**TÂCHE**
Relevez chaque ligne des données ci-dessous qui contient le mot « pancreas » et recopiez-la. La casse compte.

**JEU DE DONNÉES**

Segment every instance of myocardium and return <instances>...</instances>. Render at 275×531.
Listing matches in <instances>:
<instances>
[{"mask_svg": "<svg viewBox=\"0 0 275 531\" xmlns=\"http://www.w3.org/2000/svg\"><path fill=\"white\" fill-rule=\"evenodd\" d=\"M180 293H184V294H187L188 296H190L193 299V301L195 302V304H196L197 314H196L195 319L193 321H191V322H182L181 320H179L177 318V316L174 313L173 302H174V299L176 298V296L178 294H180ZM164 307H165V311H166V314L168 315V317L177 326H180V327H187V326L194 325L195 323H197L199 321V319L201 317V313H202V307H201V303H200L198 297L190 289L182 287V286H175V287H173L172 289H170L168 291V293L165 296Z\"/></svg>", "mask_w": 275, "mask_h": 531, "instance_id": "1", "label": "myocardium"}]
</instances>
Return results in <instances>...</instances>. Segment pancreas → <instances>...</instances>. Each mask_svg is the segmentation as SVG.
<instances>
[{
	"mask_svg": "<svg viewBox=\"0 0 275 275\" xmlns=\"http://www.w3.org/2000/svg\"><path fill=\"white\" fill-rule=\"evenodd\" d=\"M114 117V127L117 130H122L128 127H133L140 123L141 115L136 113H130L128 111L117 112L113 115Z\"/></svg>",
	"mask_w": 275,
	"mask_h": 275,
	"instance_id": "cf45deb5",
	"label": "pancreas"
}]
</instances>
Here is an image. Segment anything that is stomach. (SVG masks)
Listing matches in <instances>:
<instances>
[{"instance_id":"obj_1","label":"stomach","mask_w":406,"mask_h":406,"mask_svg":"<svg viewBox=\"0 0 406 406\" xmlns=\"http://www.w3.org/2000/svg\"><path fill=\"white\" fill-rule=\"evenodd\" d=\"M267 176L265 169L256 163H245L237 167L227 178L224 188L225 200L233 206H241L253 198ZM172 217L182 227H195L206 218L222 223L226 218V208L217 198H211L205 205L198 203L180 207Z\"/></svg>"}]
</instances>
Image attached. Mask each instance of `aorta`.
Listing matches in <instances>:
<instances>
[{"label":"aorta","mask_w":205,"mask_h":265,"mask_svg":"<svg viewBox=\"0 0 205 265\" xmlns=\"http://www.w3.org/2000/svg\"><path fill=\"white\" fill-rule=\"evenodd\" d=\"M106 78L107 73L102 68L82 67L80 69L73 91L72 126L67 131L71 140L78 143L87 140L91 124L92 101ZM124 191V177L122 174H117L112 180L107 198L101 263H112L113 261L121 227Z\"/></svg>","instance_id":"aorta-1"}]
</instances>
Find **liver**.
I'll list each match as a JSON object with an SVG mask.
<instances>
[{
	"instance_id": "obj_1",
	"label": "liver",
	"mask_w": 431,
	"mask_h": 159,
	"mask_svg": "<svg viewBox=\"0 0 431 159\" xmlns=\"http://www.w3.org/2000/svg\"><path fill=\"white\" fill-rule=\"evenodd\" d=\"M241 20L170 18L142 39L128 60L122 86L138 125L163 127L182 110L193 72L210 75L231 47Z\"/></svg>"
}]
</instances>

**CORRIGÉ**
Return results in <instances>...</instances>. Segment pancreas → <instances>...</instances>. Each mask_svg is the segmentation as SVG.
	"label": "pancreas"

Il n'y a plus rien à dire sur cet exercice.